PROSITE documentation PDOC50330

Ubiquitin-interacting motif (UIM) domain profile

Covalent modification of proteins by the small, evolutionary conserved protein ubiquitin (see <PDOC00271>) plays a central role in a variety of cellular processes, including bulk protein degradation, cell-cycle control, stress response, DNA repair, signal transduction, transcriptional regulation and vesicular traffic. A cascade of three enzymes (called E1, E2 and E3) catalyzes the conjugation of ubiquitin to lysine side-chains of target proteins. Ubiquitination is a reversible process: several specific ubiquitin carboxy-terminal hydrolases (UBPs) (see <PDOC00750>) can remove ubiquitin from proteins. The variety of cellular processes regulated by ubiquitination demands a high substrate specificity of the ubiquitination machinery as well as the existence of diverse downstream effector proteins interacting with ubiquitinated substrates. Most of these cellular effectors are characterized by a modular composition of ubiquitin-binding motifs and further domains mediating specific functions.

The ubiquitin-interacting motif (UIM), or 'LALAL-motif', is a stretch of about 20 amino acid residues, which was first described in the 26S proteasome subunit PSD4/RPN-10 that is known to recognize ubiquitin [1]. In addition, the UIM is found, often in tandem or triplet arrays, in a variety of proteins either involved in ubiquitination and ubiquitin metabolism, or known to interact with ubiquitin-like modifiers. Among the UIM proteins are two different subgroups of the UBP family of deubiquitinating enzymes, one F-box protein, one family of HECT-containing ubiquitin-ligases (E3s) from plants, and several proteins containing ubiquitin-associated UBA and/or UBX domains. In most of these proteins, the UIM occurs in multiple copies and in association with other domains such as UBA (see <PDOC50030>), UBX (see <PDOC50033>), ENTH, EH (see <PDOC50031>), VHS (see <PDOC50179>), SH3 (see <PDOC50002>), HECT (see <PDOC50237>), VWFA (see <PDOC50234>), EF-hand calcium-binding (see <PDOC50031>), WD-40 (see <PDOC00574>), F-box (see <PDOC50181>), LIM (see <PDOC00382>), protein kinase (see <PDOC00100>), ankyrin (see <PDOC50088>), PX (see <PDOC50195>), phosphatidylinositol 3- and 4-kinase (see <PDOC00710>), C2 (see <PDOC00380>), OTU (see <PDOC50802>), dnaJ (see <PDOC00553>), RING-finger (see <PDOC00449>) or FYVE-finger (see <PDOC50178>). UIMs have been shown to bind ubiquitin and to serve as a specific targeting signal important for monoubiquitination. Thus, UIMs may have several functions in ubiquitin metabolism each of which may require different numbers of UIMs [3,4,5].

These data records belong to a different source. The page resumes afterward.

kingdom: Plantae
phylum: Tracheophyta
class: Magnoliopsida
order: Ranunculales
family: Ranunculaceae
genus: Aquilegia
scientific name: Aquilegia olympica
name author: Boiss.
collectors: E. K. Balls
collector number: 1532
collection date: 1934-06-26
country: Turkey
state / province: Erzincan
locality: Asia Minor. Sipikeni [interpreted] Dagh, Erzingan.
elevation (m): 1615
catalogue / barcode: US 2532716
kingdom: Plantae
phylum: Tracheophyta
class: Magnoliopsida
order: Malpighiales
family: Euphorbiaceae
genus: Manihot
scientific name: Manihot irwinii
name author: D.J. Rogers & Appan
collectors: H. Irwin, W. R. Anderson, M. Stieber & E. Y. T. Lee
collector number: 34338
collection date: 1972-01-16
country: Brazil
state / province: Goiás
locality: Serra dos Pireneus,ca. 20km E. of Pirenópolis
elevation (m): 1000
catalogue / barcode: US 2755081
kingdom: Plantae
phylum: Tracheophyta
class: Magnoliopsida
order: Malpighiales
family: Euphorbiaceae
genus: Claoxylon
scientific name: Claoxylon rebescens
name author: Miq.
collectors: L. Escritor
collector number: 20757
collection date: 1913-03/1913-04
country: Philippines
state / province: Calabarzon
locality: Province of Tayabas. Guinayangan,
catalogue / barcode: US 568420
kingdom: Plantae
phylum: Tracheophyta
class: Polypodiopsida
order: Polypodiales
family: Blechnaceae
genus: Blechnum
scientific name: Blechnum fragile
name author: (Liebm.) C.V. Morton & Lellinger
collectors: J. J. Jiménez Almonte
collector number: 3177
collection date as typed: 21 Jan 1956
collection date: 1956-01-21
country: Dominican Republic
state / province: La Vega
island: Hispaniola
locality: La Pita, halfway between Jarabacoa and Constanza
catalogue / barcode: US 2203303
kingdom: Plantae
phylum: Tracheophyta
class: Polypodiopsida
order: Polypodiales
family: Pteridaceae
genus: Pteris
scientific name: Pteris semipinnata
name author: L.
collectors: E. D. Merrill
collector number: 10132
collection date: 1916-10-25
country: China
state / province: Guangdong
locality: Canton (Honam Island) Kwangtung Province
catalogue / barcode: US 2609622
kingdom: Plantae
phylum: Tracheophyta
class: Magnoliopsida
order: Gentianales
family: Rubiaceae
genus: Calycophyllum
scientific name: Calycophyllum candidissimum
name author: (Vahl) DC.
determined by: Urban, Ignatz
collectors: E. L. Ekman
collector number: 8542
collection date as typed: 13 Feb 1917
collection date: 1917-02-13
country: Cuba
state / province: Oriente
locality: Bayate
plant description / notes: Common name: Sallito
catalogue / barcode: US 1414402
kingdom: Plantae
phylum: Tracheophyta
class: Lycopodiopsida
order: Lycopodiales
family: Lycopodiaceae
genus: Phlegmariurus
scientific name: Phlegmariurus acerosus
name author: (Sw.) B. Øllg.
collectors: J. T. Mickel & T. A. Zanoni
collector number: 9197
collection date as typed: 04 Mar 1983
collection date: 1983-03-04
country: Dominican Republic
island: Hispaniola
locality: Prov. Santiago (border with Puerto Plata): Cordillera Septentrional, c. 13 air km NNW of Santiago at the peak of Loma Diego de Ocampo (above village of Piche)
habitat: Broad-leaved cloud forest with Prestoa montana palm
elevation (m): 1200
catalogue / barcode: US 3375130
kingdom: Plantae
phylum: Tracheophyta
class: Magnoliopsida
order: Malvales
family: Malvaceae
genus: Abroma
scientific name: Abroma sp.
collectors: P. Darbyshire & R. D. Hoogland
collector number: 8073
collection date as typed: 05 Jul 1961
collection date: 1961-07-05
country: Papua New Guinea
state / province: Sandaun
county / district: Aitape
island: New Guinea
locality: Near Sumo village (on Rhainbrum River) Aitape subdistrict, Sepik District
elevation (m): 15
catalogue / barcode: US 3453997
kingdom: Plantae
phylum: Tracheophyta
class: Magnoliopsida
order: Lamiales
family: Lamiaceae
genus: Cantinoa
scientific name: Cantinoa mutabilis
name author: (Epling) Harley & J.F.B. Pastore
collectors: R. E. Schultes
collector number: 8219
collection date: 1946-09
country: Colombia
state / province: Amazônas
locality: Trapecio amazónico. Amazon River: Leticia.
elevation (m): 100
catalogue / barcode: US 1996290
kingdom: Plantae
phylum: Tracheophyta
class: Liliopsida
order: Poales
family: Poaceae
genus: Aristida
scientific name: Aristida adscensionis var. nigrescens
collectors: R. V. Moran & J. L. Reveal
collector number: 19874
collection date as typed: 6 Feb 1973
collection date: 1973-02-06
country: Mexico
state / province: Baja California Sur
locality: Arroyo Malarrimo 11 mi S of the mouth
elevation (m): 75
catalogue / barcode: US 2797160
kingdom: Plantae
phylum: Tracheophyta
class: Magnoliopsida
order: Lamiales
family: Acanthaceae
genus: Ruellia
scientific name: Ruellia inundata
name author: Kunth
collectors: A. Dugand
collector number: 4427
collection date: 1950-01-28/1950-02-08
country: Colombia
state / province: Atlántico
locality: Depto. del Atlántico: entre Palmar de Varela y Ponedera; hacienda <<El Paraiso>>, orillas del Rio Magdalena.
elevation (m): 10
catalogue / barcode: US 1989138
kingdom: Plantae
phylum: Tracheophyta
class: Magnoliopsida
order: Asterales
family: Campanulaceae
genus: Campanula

Some proteins known to contain an UIM domain are listed below:

• Eukaryotic PSD4/RPN-10/S5a multiubiquitin binding subunit of the 26S proteasome.
• Vertebrate Machado-Joseph disease protein 1 (Ataxin-3). It acts as a histone-binding protein that regulates transcription. In human, defects Ataxin-3 the cause of Machado-Joseph disease (MJD), a neurodegenerative disorder characterized by cerebellar ataxia, pyramidal and extrapyramidal signs, peripheral nerve palsy, external ophtalmoplegia, facial and lingual fasciculation and bulging.
• Vertebrate epsin and epsin2.
• Vertebrate hepatocyte growth factor-regulated tyrosine kinase substrate (HRS).
• Mammalian epidermal growth factor receptor substrate 15 (EPS15). It is involved in cell growth regulation.
• Mammalian epidermal growth factor receptor substrate EPS15R.
• Drosophila melanogaster liquid facets (lqf), an epsin.
• Yeast VPS27 vacuolar sorting protein. It is required for membrane traffic to the vacuole.

The profile we developed covers the entire UIM domain.